** Try it **
Under this line sits a listing. Repeat exactly and only its lines from the one holding "141 903 177" through the one holding "231 329 99.81"; skip pictures.
Supplied entries START
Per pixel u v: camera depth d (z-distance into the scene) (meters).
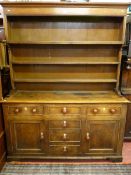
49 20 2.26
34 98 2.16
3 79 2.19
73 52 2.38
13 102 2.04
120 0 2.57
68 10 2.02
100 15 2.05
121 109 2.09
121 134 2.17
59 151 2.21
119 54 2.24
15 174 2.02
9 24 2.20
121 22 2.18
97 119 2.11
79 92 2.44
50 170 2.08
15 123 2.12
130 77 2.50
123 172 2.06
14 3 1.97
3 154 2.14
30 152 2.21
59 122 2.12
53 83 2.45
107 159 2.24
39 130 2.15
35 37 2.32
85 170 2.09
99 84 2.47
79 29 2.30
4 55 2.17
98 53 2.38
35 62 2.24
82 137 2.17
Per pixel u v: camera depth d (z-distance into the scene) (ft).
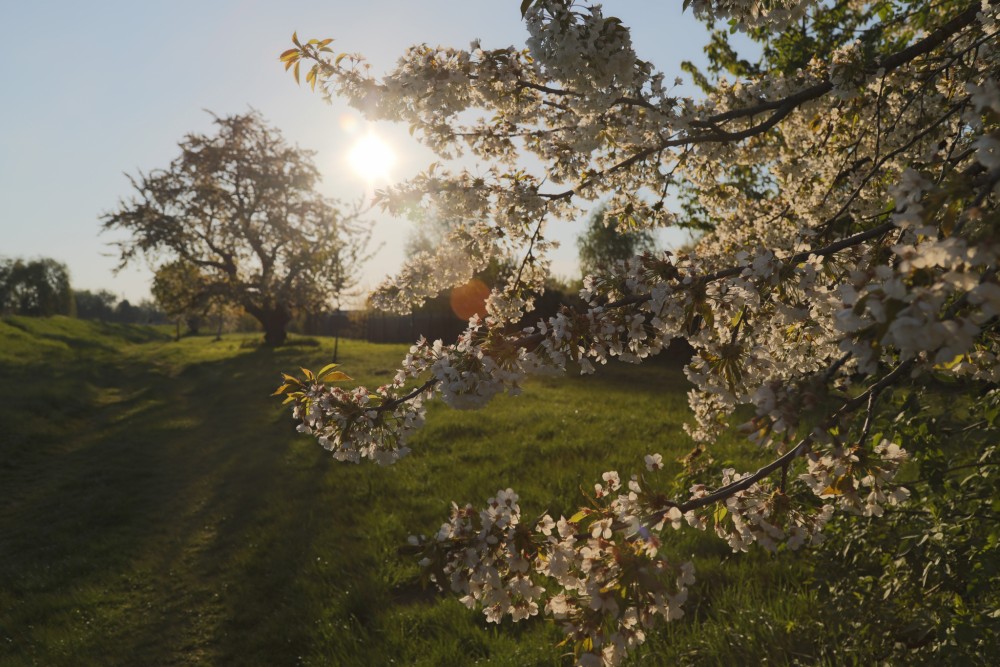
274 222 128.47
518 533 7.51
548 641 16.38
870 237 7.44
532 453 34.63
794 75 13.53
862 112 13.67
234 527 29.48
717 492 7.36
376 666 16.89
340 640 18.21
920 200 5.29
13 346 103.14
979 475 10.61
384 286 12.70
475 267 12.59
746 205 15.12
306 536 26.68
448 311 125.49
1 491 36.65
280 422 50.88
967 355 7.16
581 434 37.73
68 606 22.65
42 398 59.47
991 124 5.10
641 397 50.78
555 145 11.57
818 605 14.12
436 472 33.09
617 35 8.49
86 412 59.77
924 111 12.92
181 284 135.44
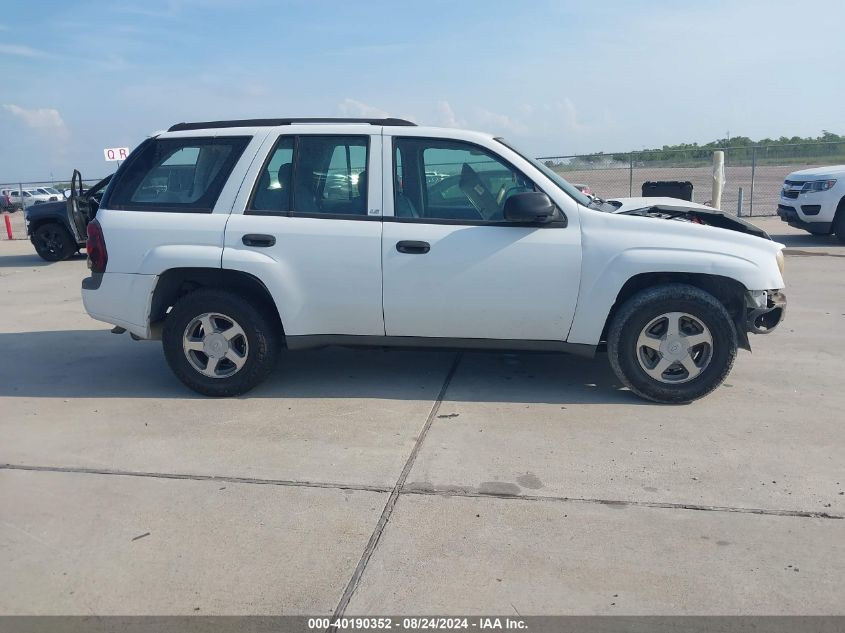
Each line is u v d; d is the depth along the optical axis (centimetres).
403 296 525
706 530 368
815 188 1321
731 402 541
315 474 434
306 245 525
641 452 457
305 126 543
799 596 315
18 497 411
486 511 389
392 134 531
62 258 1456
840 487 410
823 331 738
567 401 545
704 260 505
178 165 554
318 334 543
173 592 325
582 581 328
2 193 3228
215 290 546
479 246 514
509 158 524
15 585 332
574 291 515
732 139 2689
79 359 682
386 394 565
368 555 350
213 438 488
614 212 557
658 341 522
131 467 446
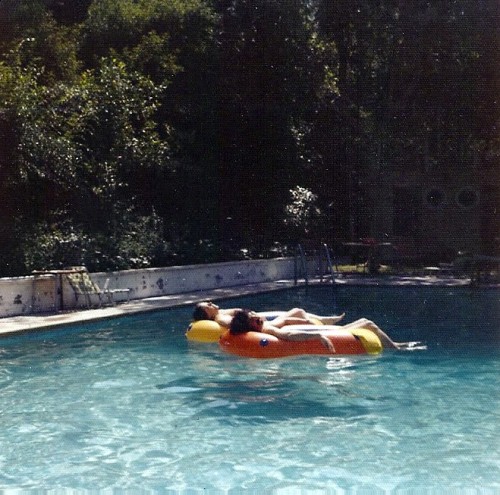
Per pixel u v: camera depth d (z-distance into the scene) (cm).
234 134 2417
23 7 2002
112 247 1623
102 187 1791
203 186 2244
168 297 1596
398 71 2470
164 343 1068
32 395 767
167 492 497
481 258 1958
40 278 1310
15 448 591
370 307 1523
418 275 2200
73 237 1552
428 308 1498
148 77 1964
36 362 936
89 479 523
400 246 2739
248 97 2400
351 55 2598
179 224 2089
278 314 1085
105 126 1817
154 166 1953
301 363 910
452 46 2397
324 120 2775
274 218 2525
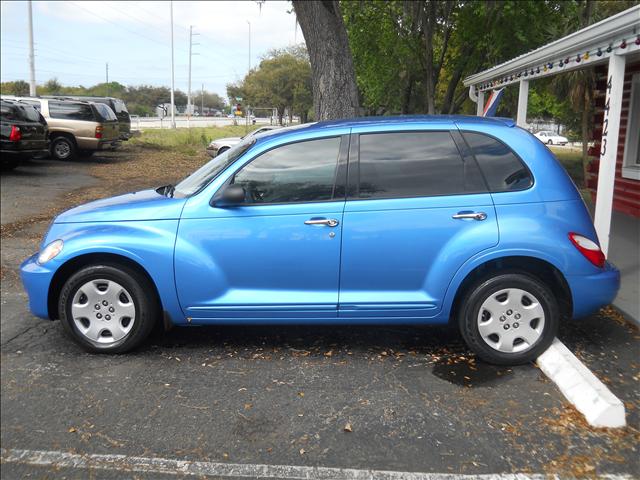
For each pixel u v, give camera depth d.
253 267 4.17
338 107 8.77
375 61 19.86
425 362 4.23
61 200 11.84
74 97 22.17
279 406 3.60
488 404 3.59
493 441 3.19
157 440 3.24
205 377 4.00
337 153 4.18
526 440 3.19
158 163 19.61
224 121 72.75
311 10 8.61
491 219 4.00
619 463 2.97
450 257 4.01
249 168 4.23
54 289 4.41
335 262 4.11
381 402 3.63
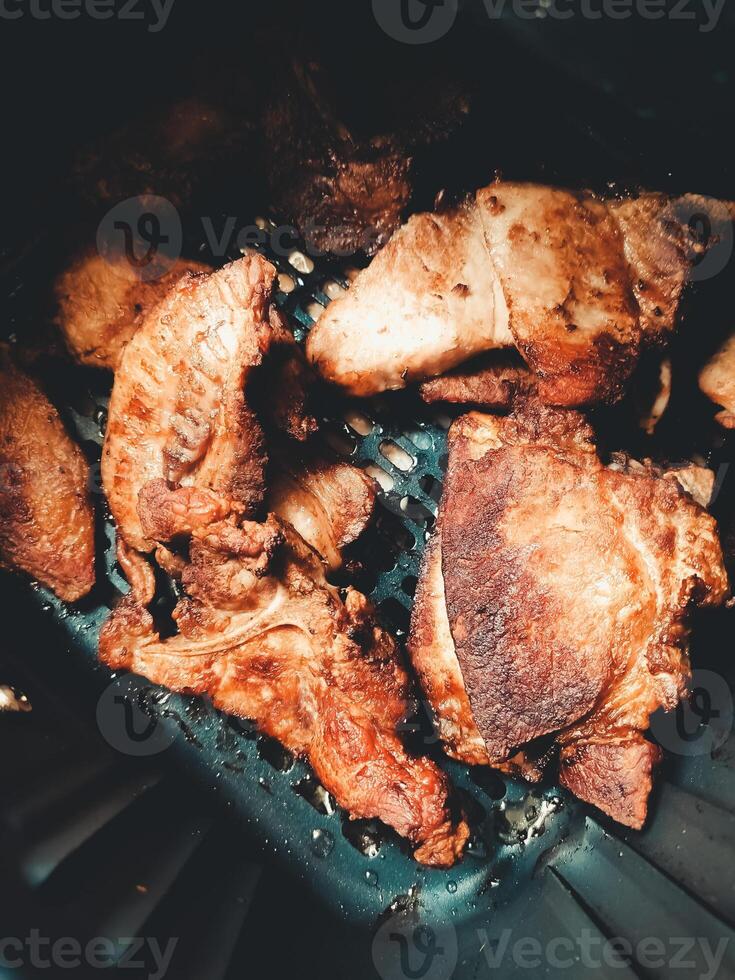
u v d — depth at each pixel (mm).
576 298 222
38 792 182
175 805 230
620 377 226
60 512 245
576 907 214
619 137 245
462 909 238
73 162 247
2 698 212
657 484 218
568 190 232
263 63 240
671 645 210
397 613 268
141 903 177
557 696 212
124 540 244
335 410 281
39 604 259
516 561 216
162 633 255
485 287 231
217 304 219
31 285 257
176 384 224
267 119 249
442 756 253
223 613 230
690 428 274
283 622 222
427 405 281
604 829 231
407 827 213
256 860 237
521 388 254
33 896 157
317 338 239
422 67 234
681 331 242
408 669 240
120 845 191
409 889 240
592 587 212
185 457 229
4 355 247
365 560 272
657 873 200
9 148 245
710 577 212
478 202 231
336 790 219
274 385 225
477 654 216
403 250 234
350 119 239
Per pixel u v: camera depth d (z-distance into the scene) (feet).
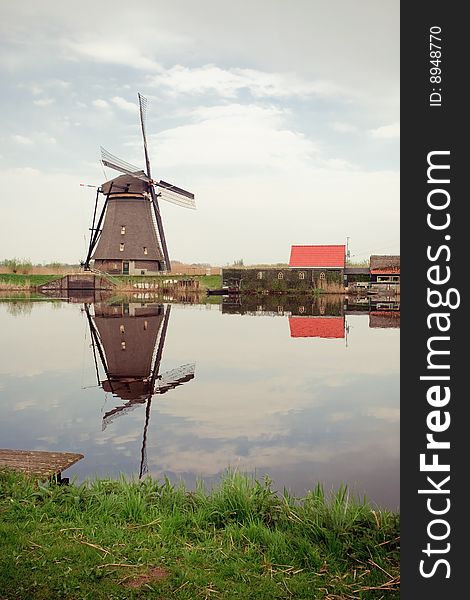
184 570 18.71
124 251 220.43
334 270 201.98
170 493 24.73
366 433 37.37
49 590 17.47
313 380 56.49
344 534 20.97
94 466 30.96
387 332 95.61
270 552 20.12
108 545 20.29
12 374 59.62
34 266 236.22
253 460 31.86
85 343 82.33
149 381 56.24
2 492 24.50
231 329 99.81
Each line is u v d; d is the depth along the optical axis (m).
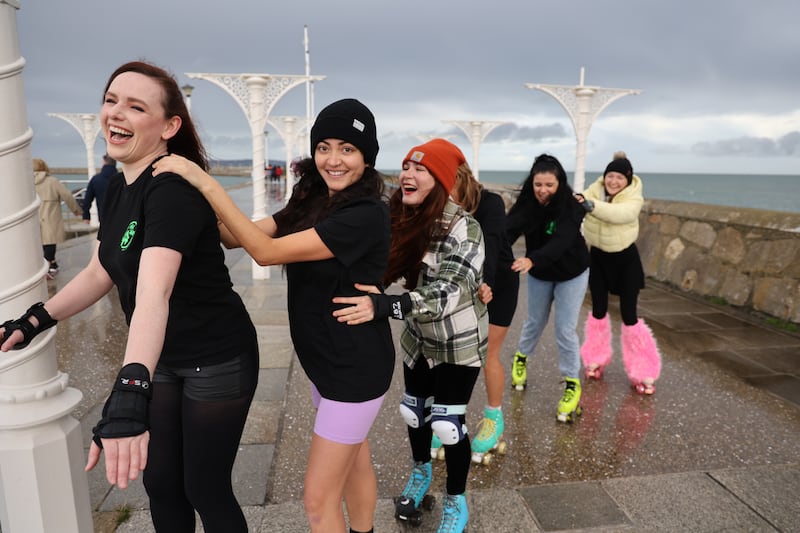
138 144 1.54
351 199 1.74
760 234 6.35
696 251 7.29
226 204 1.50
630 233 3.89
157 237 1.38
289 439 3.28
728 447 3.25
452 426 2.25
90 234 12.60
Supplied entries END
** Problem solution **
141 903 177
557 696 212
124 540 244
335 410 281
39 604 259
516 561 216
162 633 255
485 287 231
217 304 219
31 285 257
176 384 224
267 119 249
442 756 253
223 613 230
690 428 274
283 622 222
427 405 281
604 829 231
407 827 213
256 860 237
521 388 254
33 896 157
317 338 239
422 67 234
681 331 242
408 669 240
120 845 191
409 889 240
592 587 212
185 457 229
4 355 247
365 560 272
657 873 200
9 148 245
710 577 212
478 202 231
336 790 219
274 385 225
477 654 216
403 250 234
350 119 239
Per pixel u v: camera depth d (z-distance into the scene) (feet).
184 570 18.71
124 251 220.43
334 270 201.98
170 493 24.73
366 433 37.37
49 590 17.47
313 380 56.49
344 534 20.97
94 466 30.96
387 332 95.61
270 552 20.12
108 545 20.29
12 374 59.62
34 266 236.22
253 460 31.86
85 343 82.33
149 381 56.24
2 492 24.50
231 329 99.81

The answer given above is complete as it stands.